## CHECK YOUR UNDERSTANDING
A) In the article on alternative business financing, how much money was raised through crowdfunding in the US and Canada in 2020?
B) Translate this sentence from the article on alternative business financing into Spanish: "Crowdfunding involves raising funds from several people."
C) Resume the article on alternative business financing, starting after its last sentence.

## DOCUMENT PASSAGE
----
Financing is the fuel to a company’s machine. It keeps the cogs running. There will be a time, though, when you’ll need additional funds for your business. It could be for expansion or growth. It could also be for paying debts or buying new equipment.
Whatever the reason, problems can arise when seeking additional business funds. It’s a problem if you have a low credit score. Traditional lenders rely on your credit score to determine your trustworthiness. You will also find it difficult to get a business loan if you don’t have collateral to offer.
Fortunately, there is a way to get cash for your business. Alternative lenders come in different shapes and sizes. You can choose from an array to which your needs can be met. Here is a quick overview of the different and most common alternative lending options you can try for your business.
Crowdfunding is one of the best alternative funding options to consider. According to Statista, $73.93 billion funds garnered through crowdfunding in the US and Canada in 2020 alone.
Crowdfunding involves raising funds from several people. It is done through crowdfunding websites such as KickStarter, GoFundMe, CrowdFunder, Indiegogo, and Fundly.
Typically, crowdfunding allows people to raise funds for their startup business. It can also be used, however, to fund any business that needs money. It works by promoting your crowdfunding campaign to people. Those who see your profile and become interested in what you’re business is doing can donate.
Often, those who donate exchange their money for your products or services. It’s a great option if you’re starting a business. You want to promote your company’s goods. It’s also a good basis if you want to grow an online community of supporters. It’s an excellent way of fostering engagement with your prospective clients.
Other fund providers, meanwhile, ask for discounts or perks. Some want profit share or equity in your company. Get help from a lawyer first before venturing into equity crowdfunding. Federal and state laws have guidelines for selling interest or stock in your business in exchange for cash.
If you want to start a crowdfunding campaign now, it’s fairly easy. Sign-up with any crowdfunding site and set up your profile. Describe your business and how much you need to raise. If you want to convince many people to donate, provide a compelling background story of your business and goods.
People who invest in companies that are just starting or are already in their early stages, provided these businesses allow equity ownership interest, are called angel investors. They can invest as low as $25,000 but can provide more than $100,000 if your company has something they care about.
----
## MATERIAL PROVIDED
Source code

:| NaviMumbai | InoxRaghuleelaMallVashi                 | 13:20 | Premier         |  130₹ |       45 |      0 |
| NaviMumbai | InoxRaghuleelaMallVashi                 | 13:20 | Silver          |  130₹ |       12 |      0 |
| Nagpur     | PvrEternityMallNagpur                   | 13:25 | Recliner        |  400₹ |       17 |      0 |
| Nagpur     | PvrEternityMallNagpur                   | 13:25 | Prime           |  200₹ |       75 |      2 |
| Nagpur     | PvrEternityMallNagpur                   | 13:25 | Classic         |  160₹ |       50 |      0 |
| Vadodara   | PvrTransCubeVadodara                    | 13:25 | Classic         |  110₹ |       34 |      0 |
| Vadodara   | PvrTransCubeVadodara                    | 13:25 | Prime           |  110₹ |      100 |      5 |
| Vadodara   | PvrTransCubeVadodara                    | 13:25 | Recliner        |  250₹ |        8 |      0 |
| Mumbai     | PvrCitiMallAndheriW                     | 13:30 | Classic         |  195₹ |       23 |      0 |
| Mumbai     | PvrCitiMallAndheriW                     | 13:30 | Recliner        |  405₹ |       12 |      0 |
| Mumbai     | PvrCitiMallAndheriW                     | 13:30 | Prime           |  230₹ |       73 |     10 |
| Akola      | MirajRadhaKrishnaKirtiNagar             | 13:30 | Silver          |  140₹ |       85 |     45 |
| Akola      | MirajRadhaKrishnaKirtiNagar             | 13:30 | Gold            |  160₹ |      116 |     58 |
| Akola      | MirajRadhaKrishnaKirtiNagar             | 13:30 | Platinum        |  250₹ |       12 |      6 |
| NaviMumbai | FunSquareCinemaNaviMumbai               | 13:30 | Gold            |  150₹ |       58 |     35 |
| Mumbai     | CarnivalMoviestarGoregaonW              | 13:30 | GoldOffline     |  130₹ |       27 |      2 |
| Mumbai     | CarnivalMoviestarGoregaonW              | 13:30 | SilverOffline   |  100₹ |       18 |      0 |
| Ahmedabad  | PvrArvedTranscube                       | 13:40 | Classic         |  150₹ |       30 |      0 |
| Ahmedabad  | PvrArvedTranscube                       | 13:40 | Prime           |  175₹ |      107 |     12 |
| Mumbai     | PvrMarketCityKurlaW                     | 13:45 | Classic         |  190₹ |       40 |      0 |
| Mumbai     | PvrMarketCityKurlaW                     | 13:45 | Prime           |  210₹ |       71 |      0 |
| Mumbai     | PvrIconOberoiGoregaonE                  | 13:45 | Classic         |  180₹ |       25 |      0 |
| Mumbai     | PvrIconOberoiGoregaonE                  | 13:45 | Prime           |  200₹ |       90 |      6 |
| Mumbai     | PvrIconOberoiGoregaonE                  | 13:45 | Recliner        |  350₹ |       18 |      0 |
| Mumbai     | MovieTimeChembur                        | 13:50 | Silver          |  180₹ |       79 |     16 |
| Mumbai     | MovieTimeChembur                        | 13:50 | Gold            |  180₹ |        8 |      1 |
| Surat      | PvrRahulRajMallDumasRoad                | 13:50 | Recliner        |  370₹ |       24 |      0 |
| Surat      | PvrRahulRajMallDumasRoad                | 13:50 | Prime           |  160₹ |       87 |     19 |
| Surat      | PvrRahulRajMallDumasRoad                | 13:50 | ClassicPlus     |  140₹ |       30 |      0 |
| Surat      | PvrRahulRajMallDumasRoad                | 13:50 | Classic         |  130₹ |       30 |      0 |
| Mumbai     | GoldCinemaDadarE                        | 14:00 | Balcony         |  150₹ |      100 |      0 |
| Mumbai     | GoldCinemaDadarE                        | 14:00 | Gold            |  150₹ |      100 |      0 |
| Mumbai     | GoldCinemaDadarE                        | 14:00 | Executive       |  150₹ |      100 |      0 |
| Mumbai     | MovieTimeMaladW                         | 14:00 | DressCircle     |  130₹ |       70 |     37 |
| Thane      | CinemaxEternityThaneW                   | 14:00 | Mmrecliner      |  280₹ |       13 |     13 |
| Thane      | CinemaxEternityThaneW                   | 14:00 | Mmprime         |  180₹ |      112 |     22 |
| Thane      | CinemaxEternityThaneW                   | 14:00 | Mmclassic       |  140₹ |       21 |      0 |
----
## RESPONSES PER TASK
A) $73.93 billion

B) La financiación colectiva consiste en recaudar fondos de varias personas.

C)
Angel investors want businesses that are passionate and committed to their cause. They look at the integrity of the founders and the quality of their work. If your business plan shows big potential, especially if it’s technology-based, you might get funding from them. Today’s well-known apps have an angel investor to back them up, including Facebook, WhatsApp, and Uber.
If you want to find an angel investor, they are often lawyers, accountants, investment bankers, and venture capitalists. You can also check crowdfunding and angel investor sites. Entrepreneurs themselves are sometimes angel investors, too. They are some of the best angel investors you can ask for funding simply because they have the knowledge and background of running a business.
Everything you own that has monetary value is all considered personal assets. Your car, home, jewelry, and even your valuable collectibles are all your personal assets. As a whole, they determine your financial worth.
According to Inc. magazine, real estate property falls at number one as the most important personal asset an individual could own. To take advantage of the value that comes with your house, you can sell it, and you’ll have additional funds for your business.
Another option is to get mortgage loans. A perfect example is home equity. It is a revolving source of credit that automatically makes your house collateral. You’ll get an amount that is typically equivalent to your house.
You can also get the help of a business partner, whether an individual or a company aligned with your business. If you are in the same sector, it would be easier to explain why you need additional funding.
Partner financing is a strategic move. You’ll ask for funding, and in exchange, your partner can have access to your business. This may seem one-sided, but at a closer look, it’s a win-win situation. You can also get access to your partner’s customer base and even their marketing and sales strategies.
Alternative lending can also be available through venture capitalists, community development finance institutions, grants, and marketplace or peer-to-peer lenders. You can also try other invoice factoring or financing, merchant cash advances, and convertible debt.